そして、泉ガーデンの本拠地となった地には、そもそもは戦前まで「住友邸」が存在していた。(地図画像参照)

六本木から溜池へ下る坂を挟んで対照の地には、奇しくも「三井邸」があった(現在アメリカ大使館宿舎)。三井邸についてはネット上でも詳しい建物図面が得られるが、住友邸については詳細が分からない。偏奇館が炎上させられたあの20年3月9日の東京大空襲で、偏奇館と共に灰燼と化し、その跡地には住友グループの中核組織である「住友会館」が建てられていた。現在スペイン大使館がある隣である。今は高級マンション「泉レジデンス」が建つ。(住友会館はガーデンタワーの最上階に移転して在る)
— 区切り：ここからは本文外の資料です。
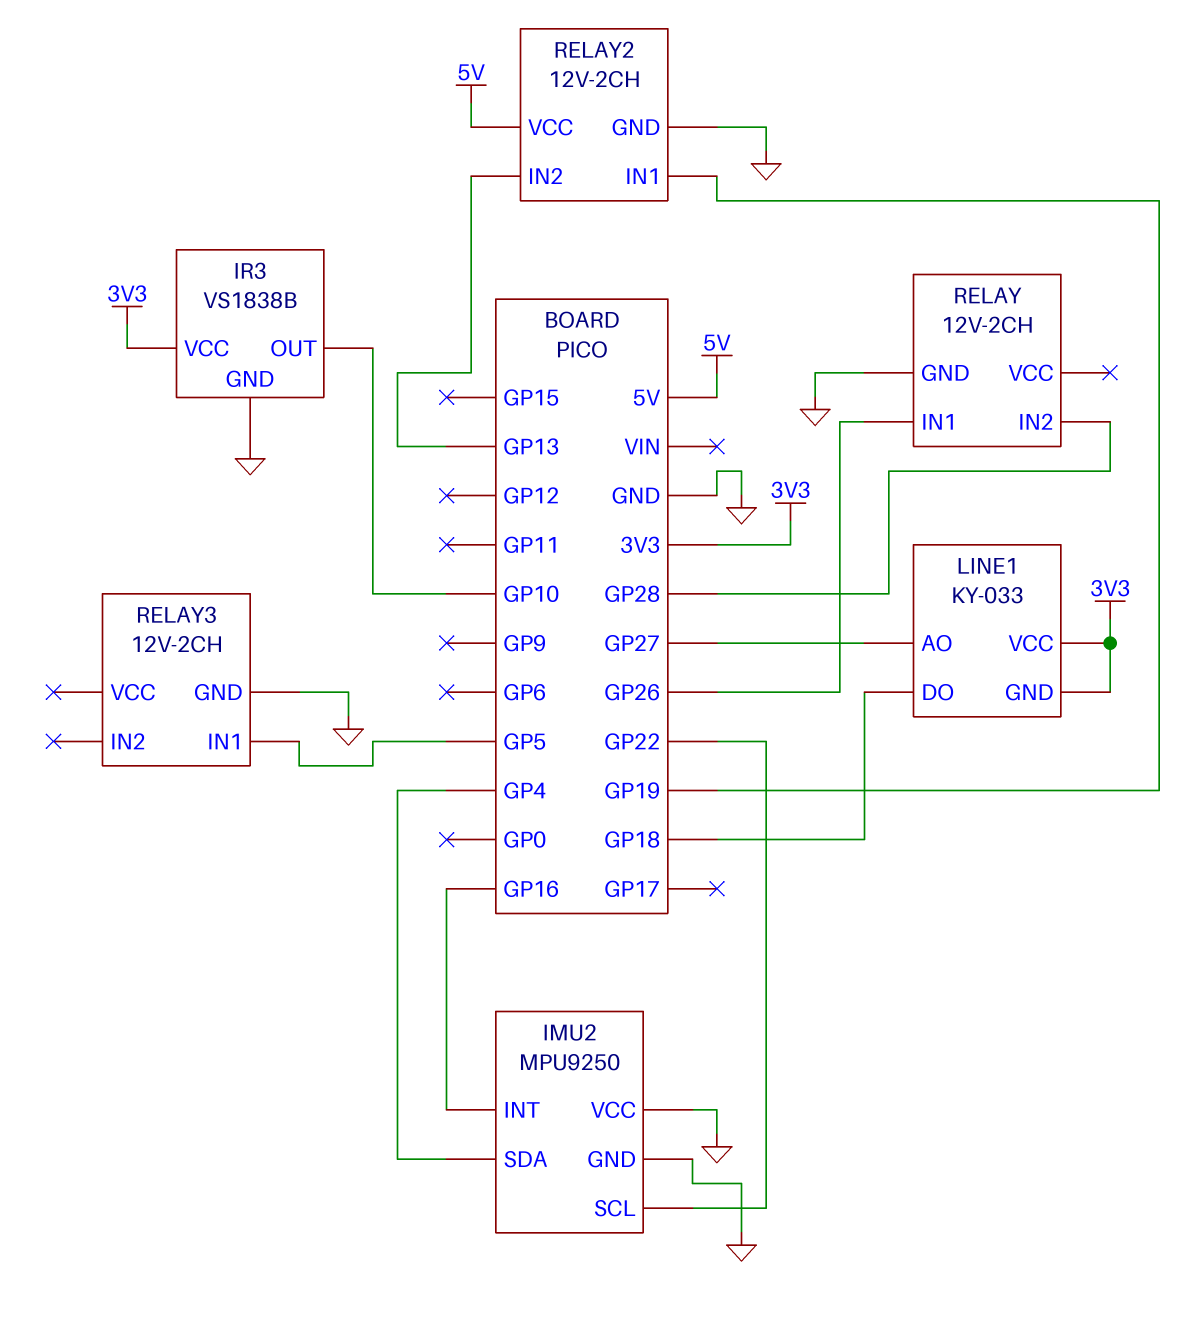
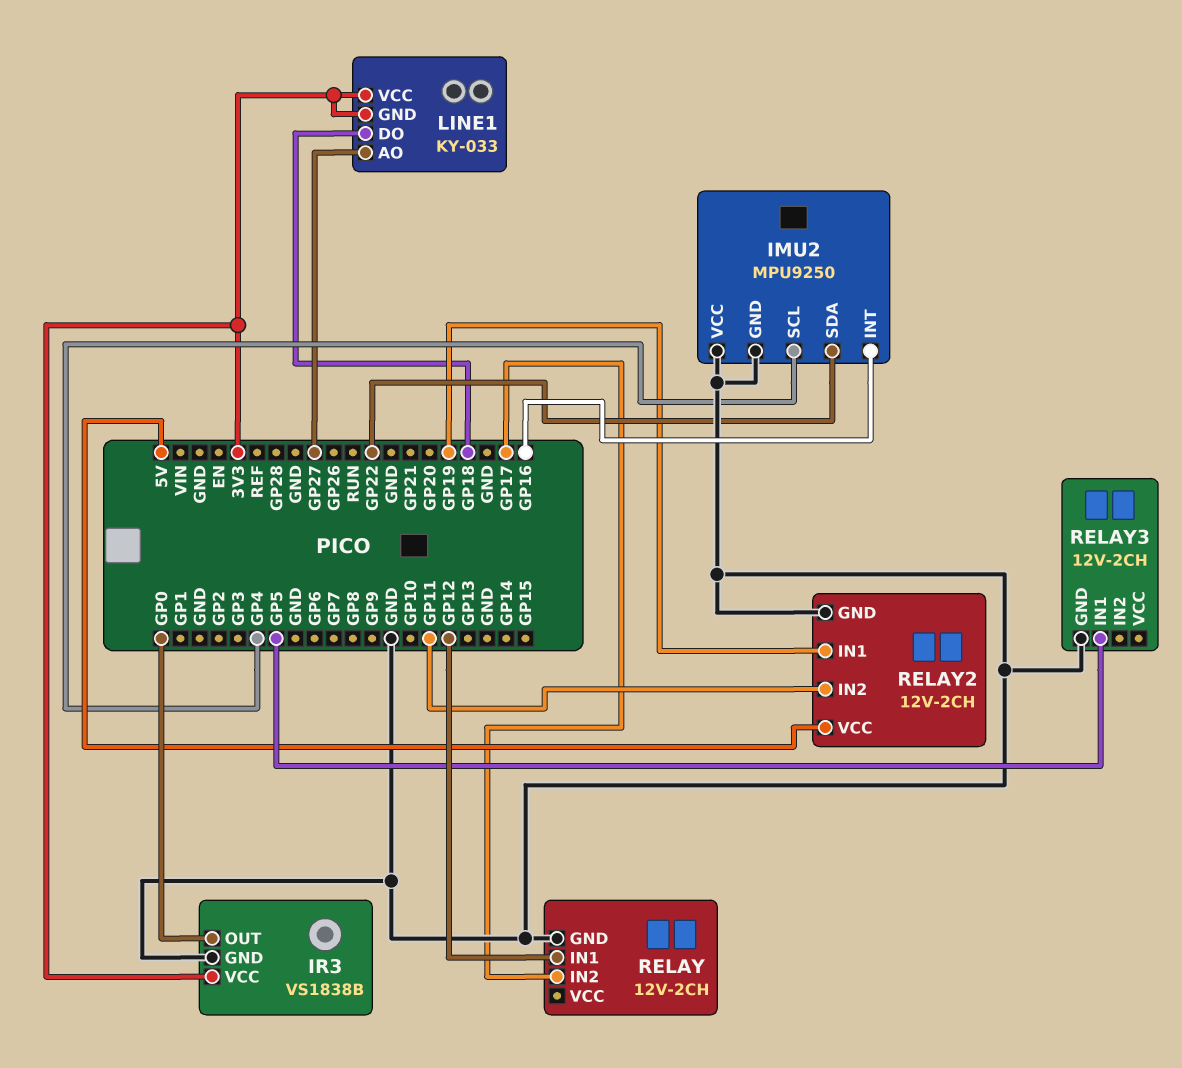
IMU2 pin SCL: GP22 -> GP4
IMU2 pin SDA: GP4 -> GP22
IR3 pin OUT: GP10 -> GP0
RELAY pin IN1: GP26 -> GP12
RELAY pin IN2: GP28 -> GP17
RELAY2 pin IN2: GP13 -> GP11

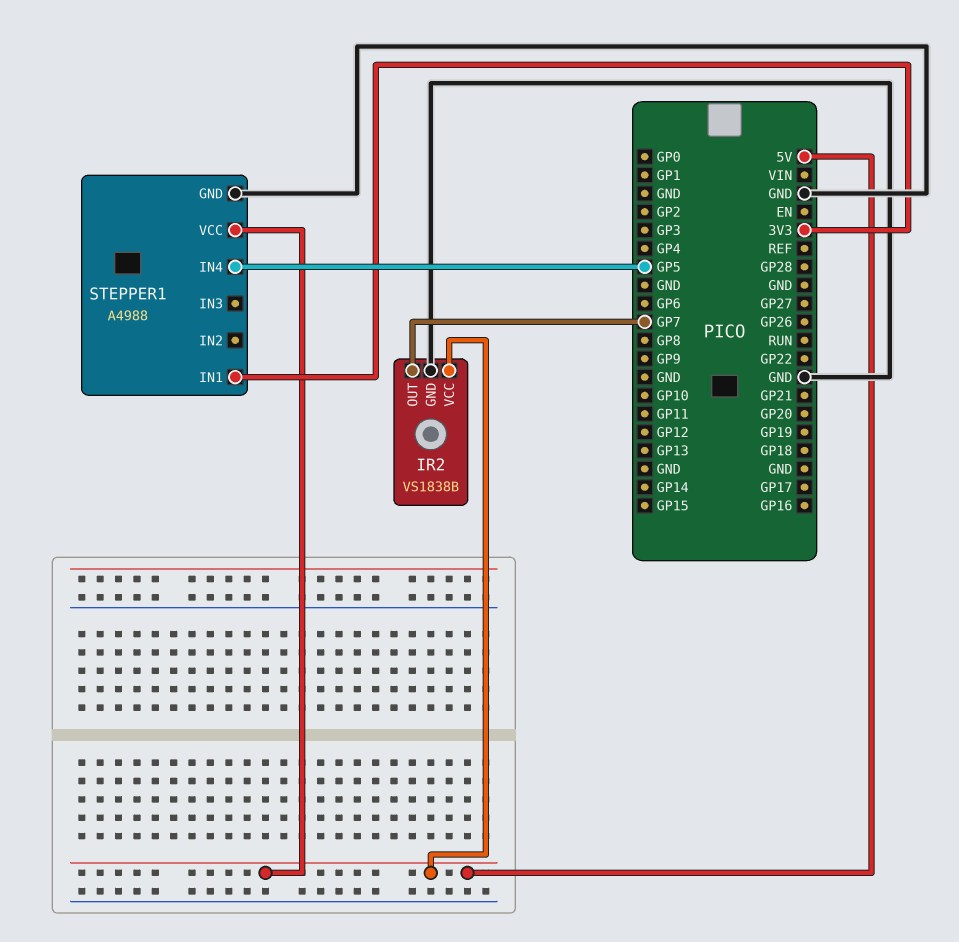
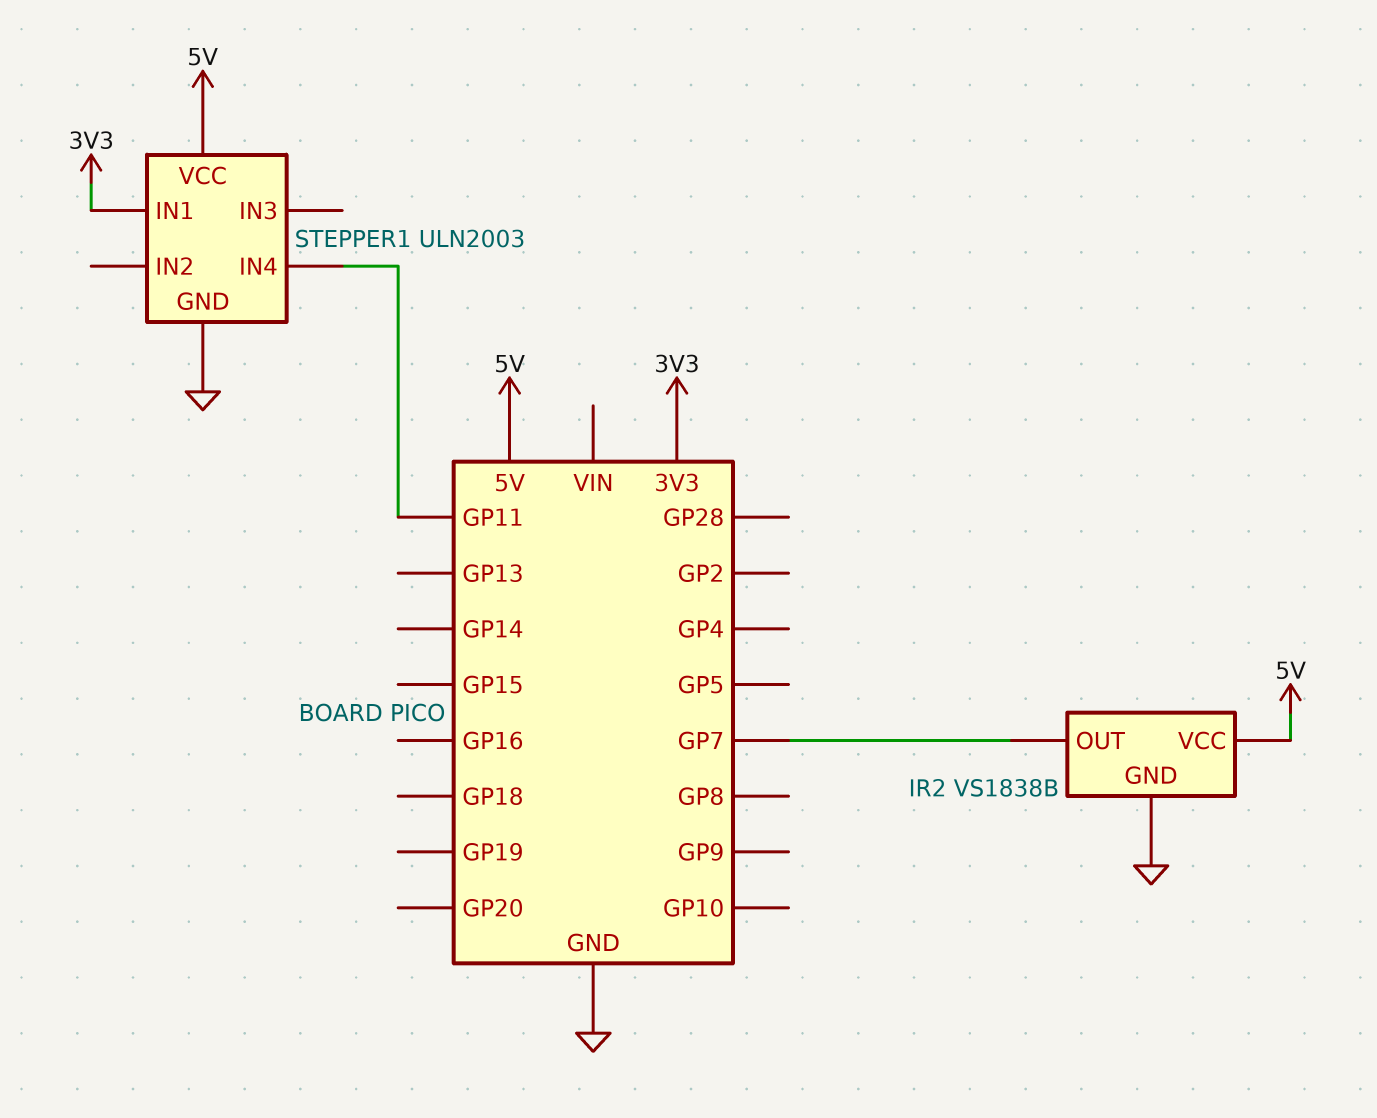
STEPPER1: A4988 -> ULN2003
STEPPER1 pin IN4: GP5 -> GP11

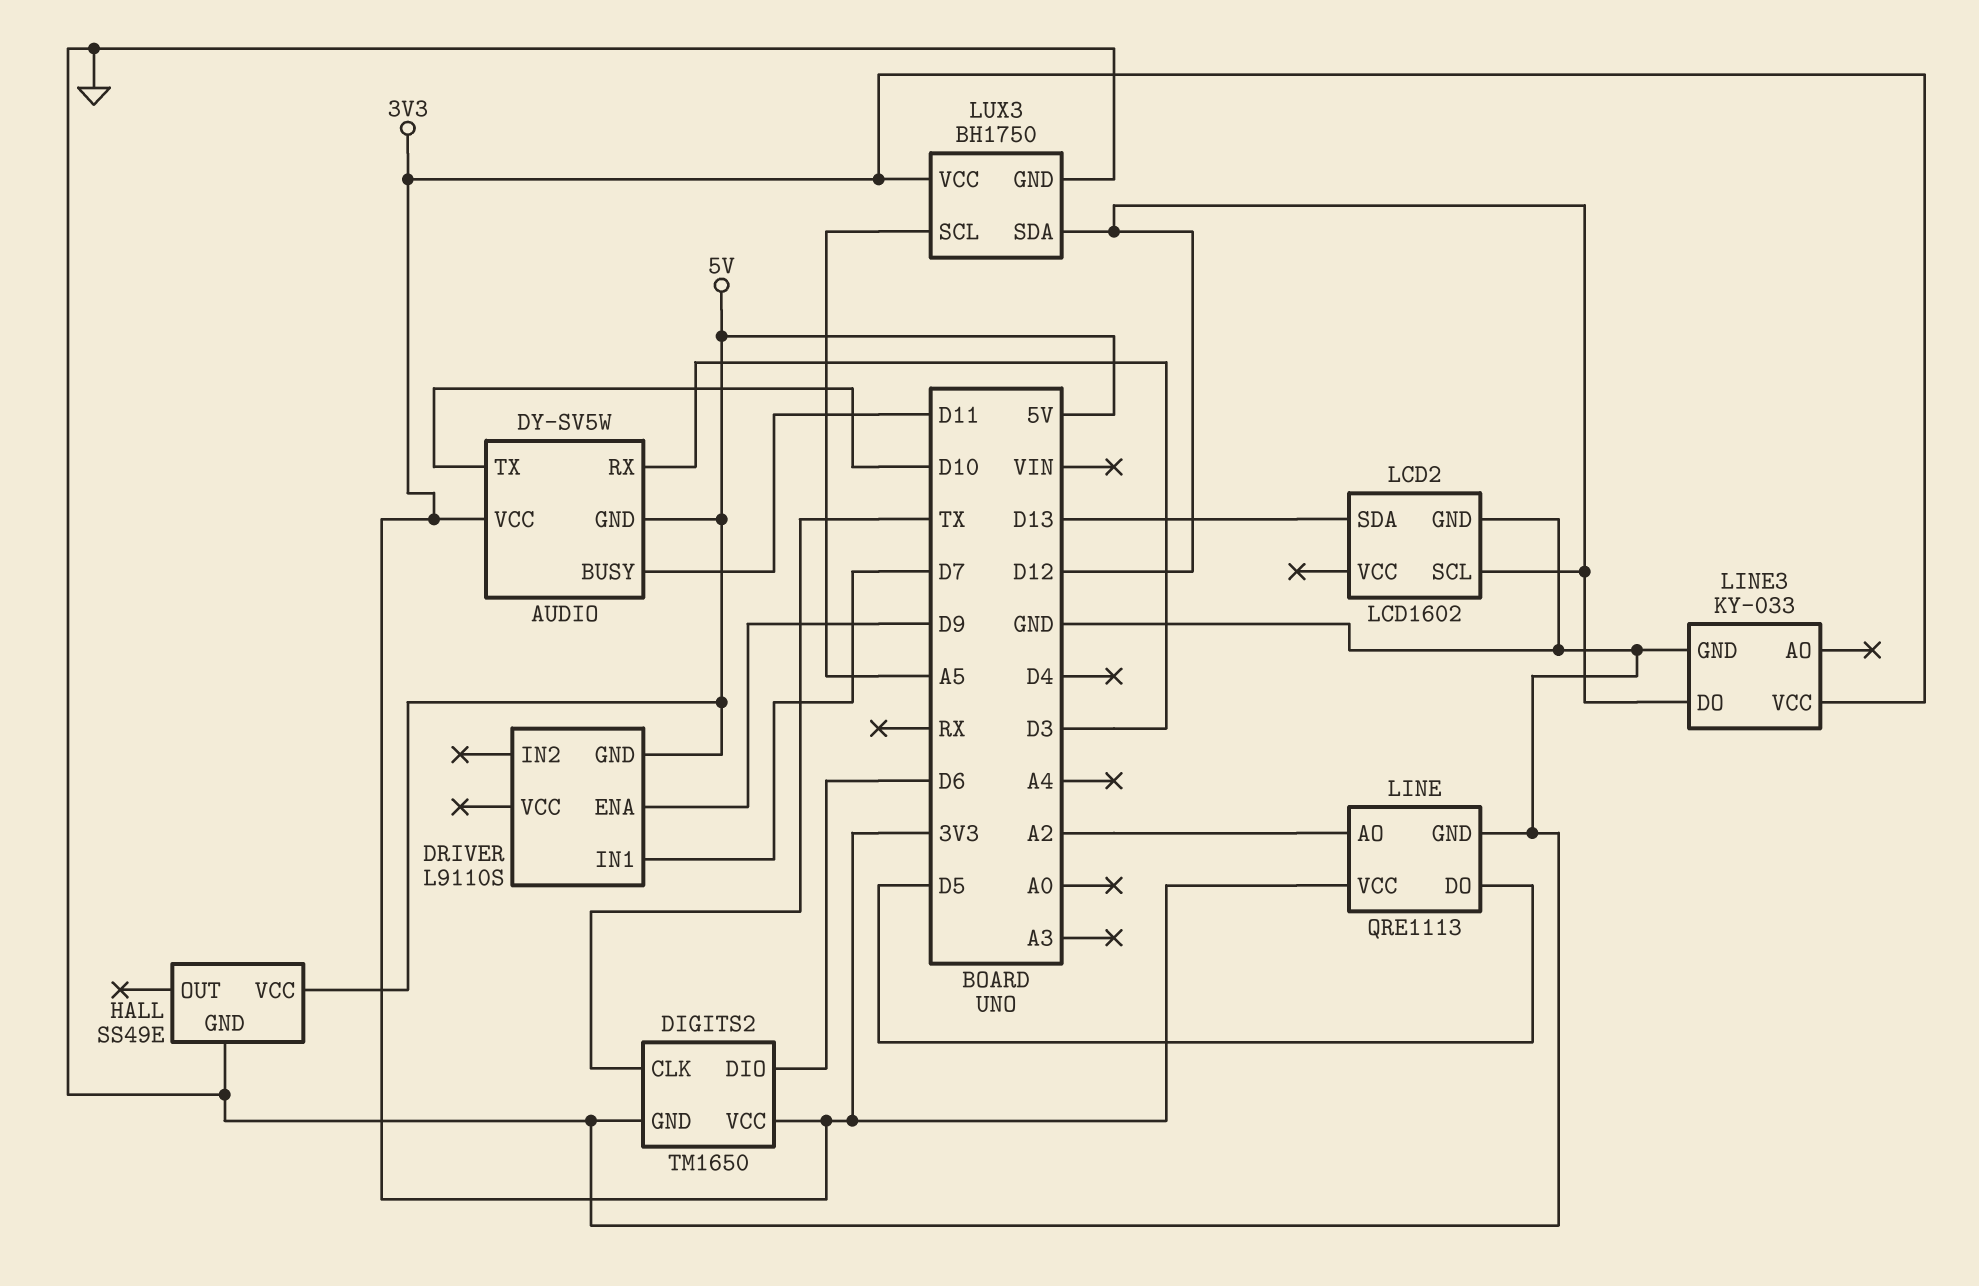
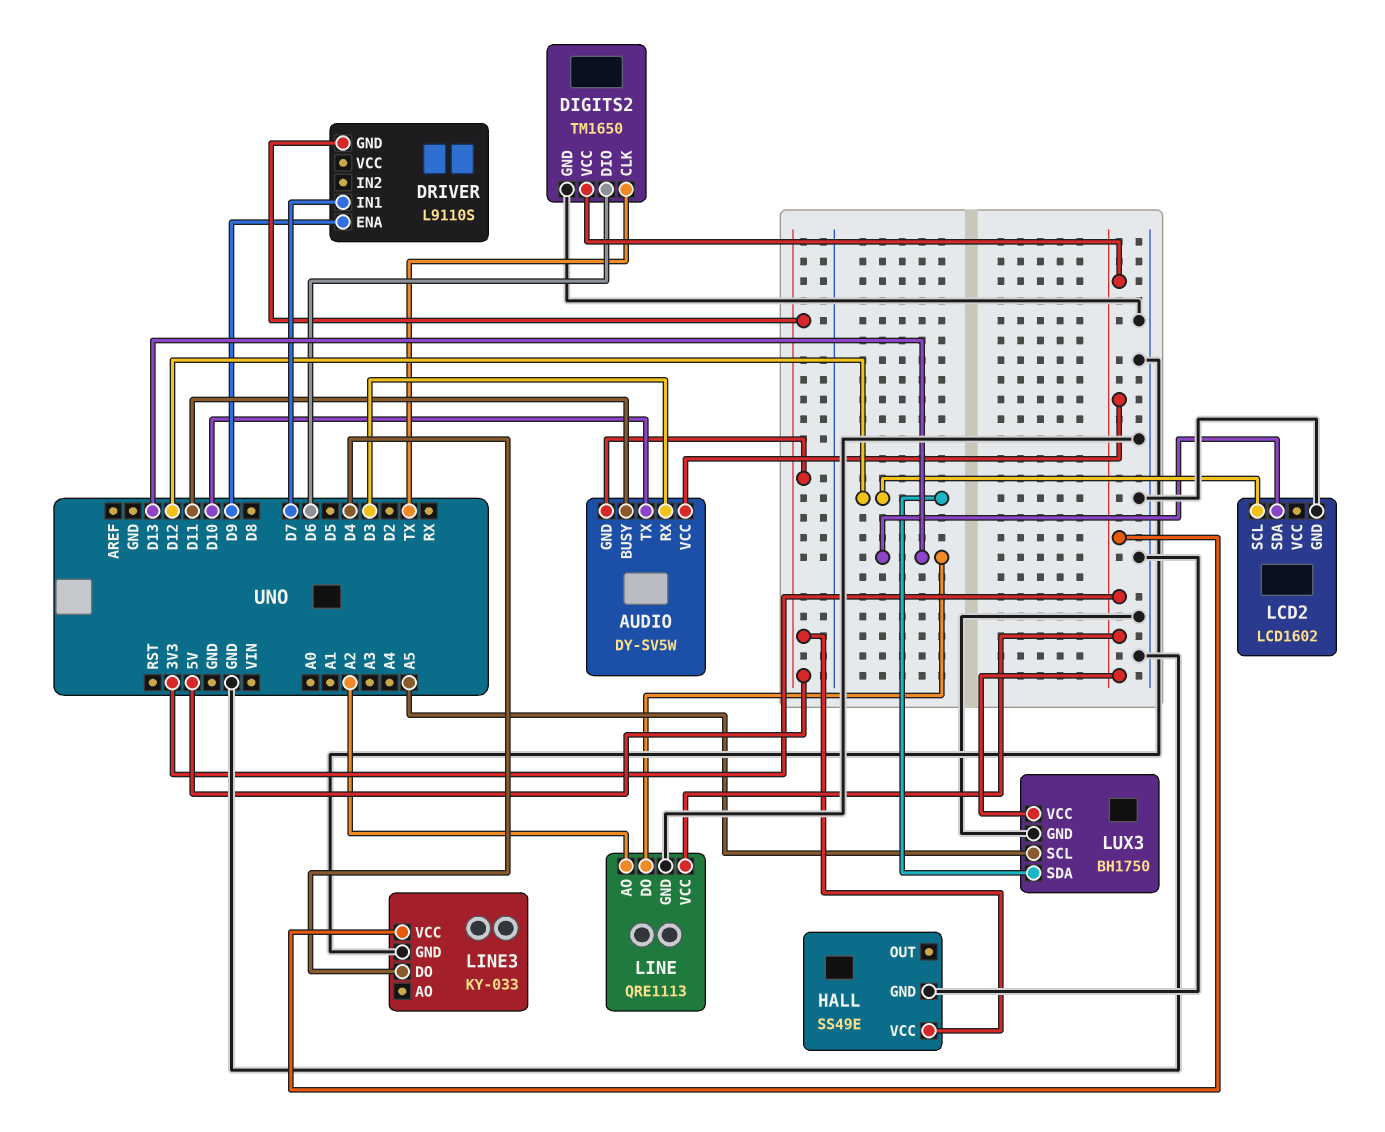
LINE pin DO: D5 -> D13
LINE3 pin DO: D12 -> D4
偏奇館を調べていたから、偏奇館のすぐ隣が「住友邸」であるのは熟知していた。荷風ファンなら誰しもそうだろう。
「道源寺坂は市兵衛町一丁目住友の屋敷の横手より谷町電車通りへ出づる間道にあり。坂の上に道源寺。坂の下に西光寺というふ寺あり。この二軒の寺の墓地は互いに相接す。」と昭和10年(1935年)6月3日の『断腸亭日乗』には記されている。
偏奇館炎上の時の記述にも「時に七八歳なる女の子老人の手を引き道に迷へるを見、余はその人主を導き住友邸の傍より道源寺坂を下り谷町電車通に出で溜池の方へと逃しやりぬ」の記述がある。

だから偏奇館を壊した住友グループの屋号が「泉屋」だから、「泉ガーデン」と命名されたのだ――と、とっくに知っていなければいけなかったのだ。ああ、いかんいかん。

……って、こんなこと知っても知らなくてもどうということはないのだけれどね。荷風と住友財閥は戦後60年を経て妙なところで結びついたのである。


ところで「大阪の住友合資会社につとめていたサラリーマンの田中富男」は、筆名を源氏鶏太として広く世に知られることになった。彼は1958年、泉不動産が住友不動産に改称された翌年、勤続25年をもってサラリーマン生活を辞めた。
のち、作品『三等重役』を映画化した東宝と縁が出来て、監査役に就任している。